Influenza suina: le scuole chiudono o no?

di Marco Mancini 1

Per ora è un ni. Secondo il volere della Ministra dell’Istruzione Maria Stella Gelmini, le scuole italiane che sono partite regolarmente, e quelle che inizieranno a breve, faranno orari e giornate regolari, almeno per ora. La paura del contagio da influenza A è molto forte, anche perché si sa che nelle scuole un virus si propaga a tutti gli alunni con la velocità della luce.

Niente chiusura dunque, se non nei casi gravi. Nel momento in cui dovesse essere rilevato un caso di contagio da influenza suina, il malato deve assolutamente rimanere a casa e non tornare a scuola finché non lo dice il medico. Ma se insieme a lui, risultassero contagiati anche molti suoi compagni, e ci fossero i primi segni di contagio a tutto l’istituto, a quel punto la scuola in questione verrebbe chiusa fino a data da destinarsi. Il Ministero dell’Istruzione ha appena promulgato alcune regole in merito. Le trovate dopo il salto.

Il documento comincia con la precisazione che non si tratta di un ordine categorico, ma che ogni caso dev’essere valutato a prescindere da ciò che accade agli altri, dunque ci saranno aggiornamenti continui anche su queste indicazioni. Il punto primo è il più comune, che dovrebbe essere seguito non solo a scuola, ma in ogni ambito della vita quotidiana: lavarsi spesso le mani, starnutire nel fazzoletto, non mangiare cibo o non toccare posate usate da altri, non portare alla bocca mani, penne o qualsiasi altro oggetto che potrebbe trasportare il virus, avere una buona pulizia e areazione dei locali, ecc.
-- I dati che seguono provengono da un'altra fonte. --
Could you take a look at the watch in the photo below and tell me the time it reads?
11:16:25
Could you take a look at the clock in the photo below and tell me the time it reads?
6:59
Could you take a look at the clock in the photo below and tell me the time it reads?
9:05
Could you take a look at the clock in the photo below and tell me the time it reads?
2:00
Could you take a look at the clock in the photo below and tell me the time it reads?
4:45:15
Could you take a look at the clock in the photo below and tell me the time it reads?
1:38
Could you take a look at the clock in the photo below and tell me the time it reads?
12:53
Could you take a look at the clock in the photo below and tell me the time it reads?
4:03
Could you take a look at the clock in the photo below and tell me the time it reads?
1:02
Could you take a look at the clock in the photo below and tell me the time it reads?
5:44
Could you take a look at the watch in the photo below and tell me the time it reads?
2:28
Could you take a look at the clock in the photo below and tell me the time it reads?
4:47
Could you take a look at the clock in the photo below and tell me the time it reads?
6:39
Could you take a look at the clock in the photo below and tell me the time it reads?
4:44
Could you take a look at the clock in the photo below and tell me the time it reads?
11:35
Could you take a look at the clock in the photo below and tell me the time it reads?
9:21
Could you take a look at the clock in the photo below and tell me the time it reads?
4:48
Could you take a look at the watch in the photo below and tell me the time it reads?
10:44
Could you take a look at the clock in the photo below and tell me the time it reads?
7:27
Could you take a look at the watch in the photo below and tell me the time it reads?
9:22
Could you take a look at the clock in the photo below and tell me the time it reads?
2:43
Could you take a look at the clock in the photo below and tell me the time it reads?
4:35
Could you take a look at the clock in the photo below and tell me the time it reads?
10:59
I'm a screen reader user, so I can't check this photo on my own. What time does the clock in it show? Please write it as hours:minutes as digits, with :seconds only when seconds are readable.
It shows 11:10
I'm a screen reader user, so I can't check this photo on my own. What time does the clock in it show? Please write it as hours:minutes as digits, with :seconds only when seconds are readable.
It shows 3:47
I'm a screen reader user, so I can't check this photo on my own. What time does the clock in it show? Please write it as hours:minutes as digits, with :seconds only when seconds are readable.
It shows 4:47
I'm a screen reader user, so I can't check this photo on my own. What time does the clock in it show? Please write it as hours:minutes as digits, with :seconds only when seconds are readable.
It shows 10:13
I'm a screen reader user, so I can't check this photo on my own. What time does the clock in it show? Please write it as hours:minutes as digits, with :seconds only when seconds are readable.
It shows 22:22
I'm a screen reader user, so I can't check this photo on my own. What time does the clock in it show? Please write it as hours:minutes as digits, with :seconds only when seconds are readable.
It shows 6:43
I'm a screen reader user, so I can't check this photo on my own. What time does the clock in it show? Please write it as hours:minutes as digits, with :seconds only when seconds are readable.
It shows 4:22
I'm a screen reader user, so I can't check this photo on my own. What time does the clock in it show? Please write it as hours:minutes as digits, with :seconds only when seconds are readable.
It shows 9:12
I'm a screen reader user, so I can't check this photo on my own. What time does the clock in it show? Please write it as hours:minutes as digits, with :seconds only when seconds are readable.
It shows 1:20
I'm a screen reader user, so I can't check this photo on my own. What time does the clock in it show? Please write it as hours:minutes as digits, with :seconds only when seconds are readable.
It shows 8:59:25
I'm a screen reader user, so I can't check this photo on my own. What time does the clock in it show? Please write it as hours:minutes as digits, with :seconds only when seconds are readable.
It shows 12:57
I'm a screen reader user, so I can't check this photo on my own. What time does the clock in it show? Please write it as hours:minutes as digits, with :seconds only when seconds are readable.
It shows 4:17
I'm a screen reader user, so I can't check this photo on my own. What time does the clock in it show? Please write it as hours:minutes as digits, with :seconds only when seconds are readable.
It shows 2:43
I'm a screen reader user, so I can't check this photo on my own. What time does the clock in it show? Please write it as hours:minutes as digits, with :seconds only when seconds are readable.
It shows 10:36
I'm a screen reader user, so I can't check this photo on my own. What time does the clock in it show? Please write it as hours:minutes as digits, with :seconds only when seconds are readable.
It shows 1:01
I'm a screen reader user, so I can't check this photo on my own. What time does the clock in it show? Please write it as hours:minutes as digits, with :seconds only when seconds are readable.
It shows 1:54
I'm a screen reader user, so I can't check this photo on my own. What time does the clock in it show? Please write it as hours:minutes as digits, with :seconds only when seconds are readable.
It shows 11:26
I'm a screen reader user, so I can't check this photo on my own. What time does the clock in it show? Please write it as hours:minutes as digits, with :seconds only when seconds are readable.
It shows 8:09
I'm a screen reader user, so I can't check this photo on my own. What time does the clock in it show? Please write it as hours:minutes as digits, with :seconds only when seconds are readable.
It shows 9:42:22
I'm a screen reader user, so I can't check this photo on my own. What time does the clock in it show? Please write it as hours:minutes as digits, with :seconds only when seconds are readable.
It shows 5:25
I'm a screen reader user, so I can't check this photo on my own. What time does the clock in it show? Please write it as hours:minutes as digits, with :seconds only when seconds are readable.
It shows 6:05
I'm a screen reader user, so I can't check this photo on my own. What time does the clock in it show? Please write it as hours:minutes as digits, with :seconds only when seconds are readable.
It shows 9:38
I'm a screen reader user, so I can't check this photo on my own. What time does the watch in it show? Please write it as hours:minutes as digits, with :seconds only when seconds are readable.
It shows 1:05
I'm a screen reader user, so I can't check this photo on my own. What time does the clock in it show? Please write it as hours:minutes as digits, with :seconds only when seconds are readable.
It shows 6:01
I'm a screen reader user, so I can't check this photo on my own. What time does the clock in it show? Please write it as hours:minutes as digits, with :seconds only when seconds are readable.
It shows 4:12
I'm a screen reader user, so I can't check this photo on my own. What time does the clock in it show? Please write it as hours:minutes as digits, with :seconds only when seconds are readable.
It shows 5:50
E’ molto importante restare a casa al primo segno simil-influenzale. Potrebbe essere troppo tardi se ignoriamo qualche sintomo, e poi ci ritroviamo con la febbre alta nell’aula scolastica, con il rischio di infettare gli altri. In questo caso, è importante contattare immediatamente il medico di famiglia per tutti i consigli del caso. Si potrà ritornare a scuola solo 48 ore dopo la scomparsa della febbre, salvo diverse indicazioni fornite dal medico. Inoltre è bene anche mantenere la dirigenza scolastica informata sul proprio stato di salute. Tali norme sono applicabili non solo agli studenti, ma a tutto il personale scolastico.

A risentirne saranno le gite le quali, nel momento di picco (previsto tra febbraio e marzo, ma che potrebbe anche essere anticipato), potranno essere cancellate, specialmente se prevedono l’assembramento di più scuole. Saranno inoltre evitate tutte le attività di gruppo in cui decine di persone possono venire in contatto. Nonostante le nuove regole prevedano che in caso di epidemia possa venir chiusa la scuola, l’istituto Suor Orsola Benincasa di Napoli è stato il primo in Italia a chiudere a causa del contagio, dopo che soltanto a due studenti è stato diagnosticato il virus. Questo fa capire quanta confusione regni ancora nel nostro Paese.